* Task item *
Where the data below contains pictures, omit them; output the rest word for word.
━━ Material provided
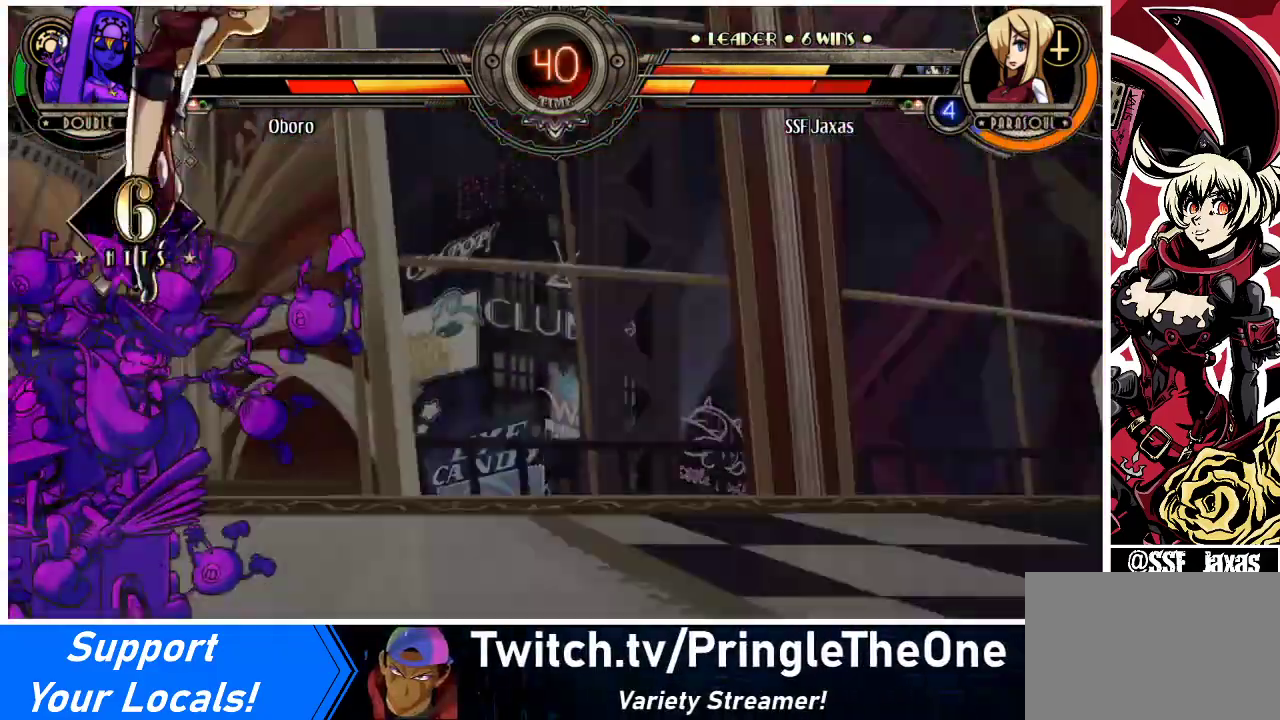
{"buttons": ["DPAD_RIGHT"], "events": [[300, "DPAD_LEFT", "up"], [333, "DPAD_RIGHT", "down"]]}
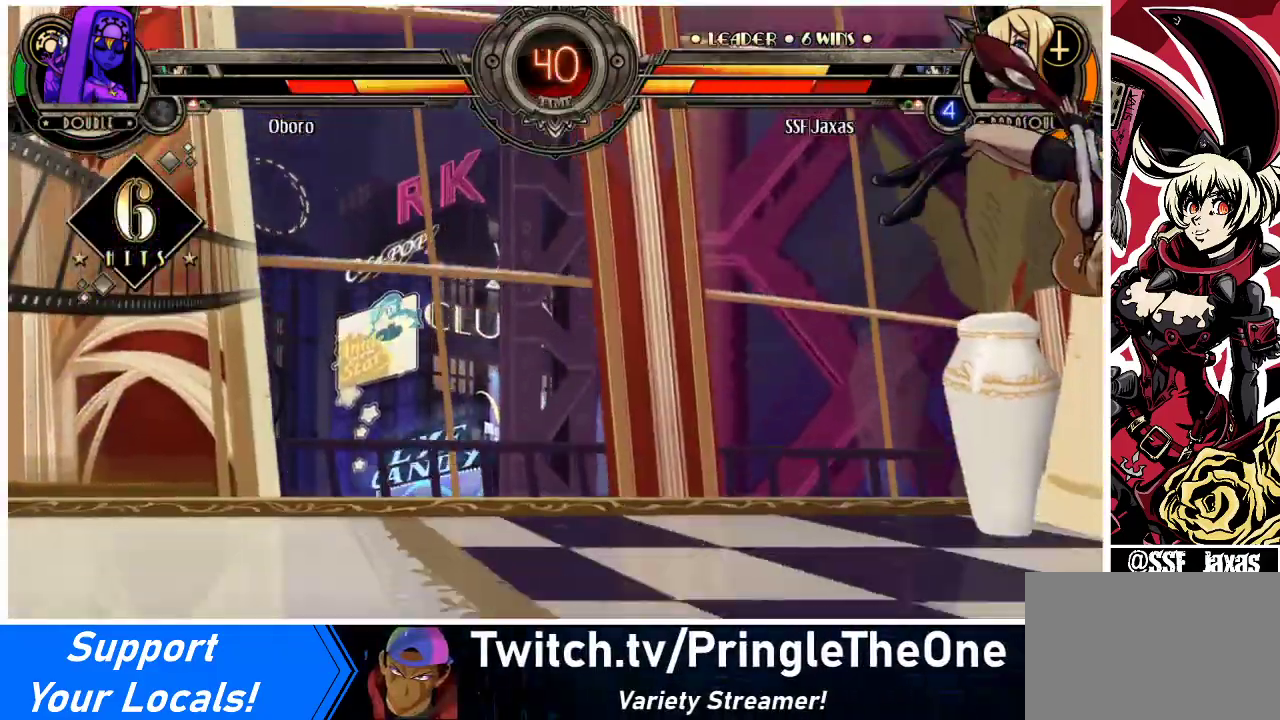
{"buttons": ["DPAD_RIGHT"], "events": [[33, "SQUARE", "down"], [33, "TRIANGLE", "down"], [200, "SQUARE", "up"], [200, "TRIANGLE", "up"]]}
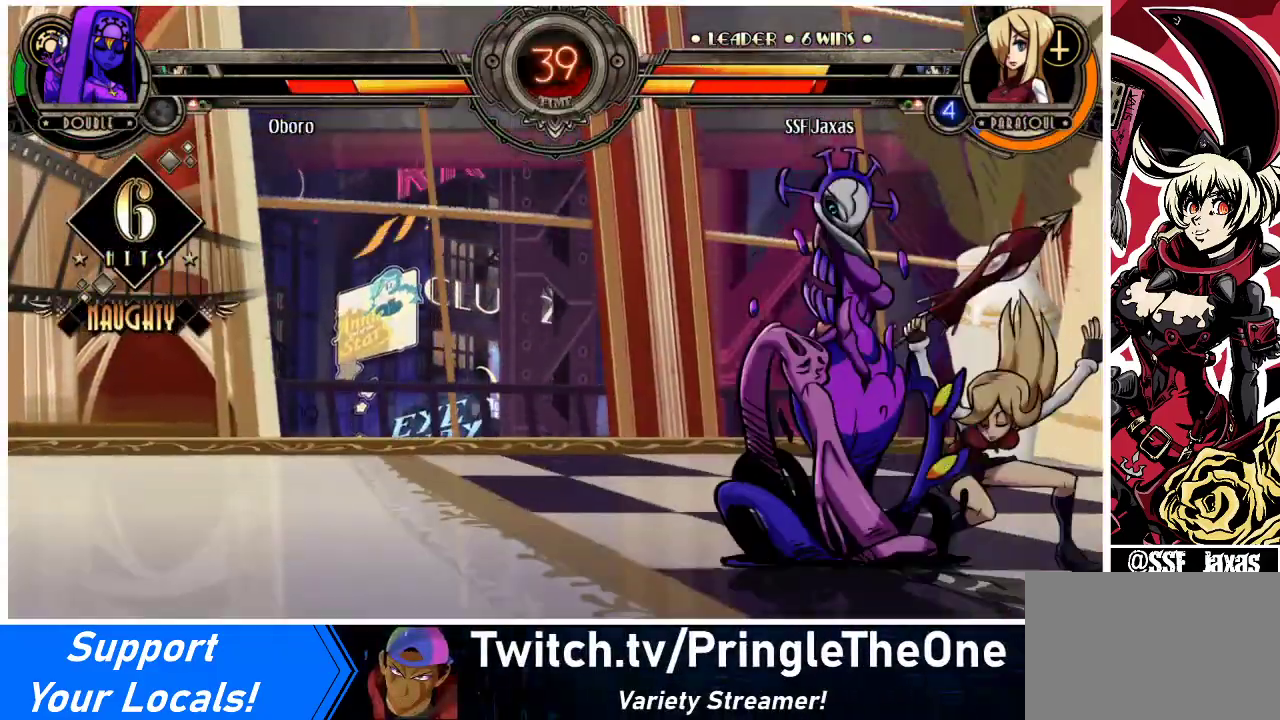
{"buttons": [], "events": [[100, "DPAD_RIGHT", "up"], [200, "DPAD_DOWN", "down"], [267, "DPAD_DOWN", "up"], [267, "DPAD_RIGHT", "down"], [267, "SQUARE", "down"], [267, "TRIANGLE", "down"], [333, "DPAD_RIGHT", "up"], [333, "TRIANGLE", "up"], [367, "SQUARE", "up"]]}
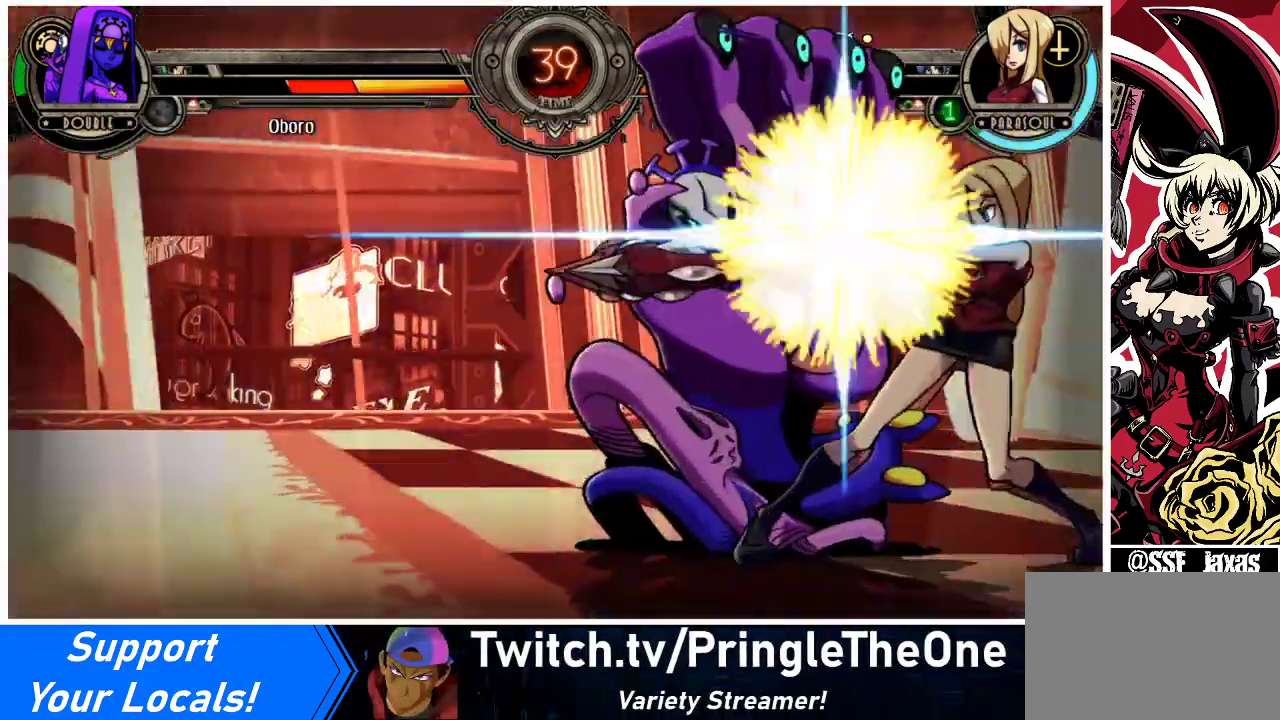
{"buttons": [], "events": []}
━━━━
* Output below *
{"buttons": ["DPAD_RIGHT"], "events": [[300, "DPAD_LEFT", "up"], [333, "DPAD_RIGHT", "down"]]}
{"buttons": ["DPAD_RIGHT"], "events": [[33, "SQUARE", "down"], [33, "TRIANGLE", "down"], [200, "SQUARE", "up"], [200, "TRIANGLE", "up"]]}
{"buttons": [], "events": [[100, "DPAD_RIGHT", "up"], [200, "DPAD_DOWN", "down"], [267, "DPAD_DOWN", "up"], [267, "DPAD_RIGHT", "down"], [267, "SQUARE", "down"], [267, "TRIANGLE", "down"], [333, "DPAD_RIGHT", "up"], [333, "TRIANGLE", "up"], [367, "SQUARE", "up"]]}
{"buttons": [], "events": []}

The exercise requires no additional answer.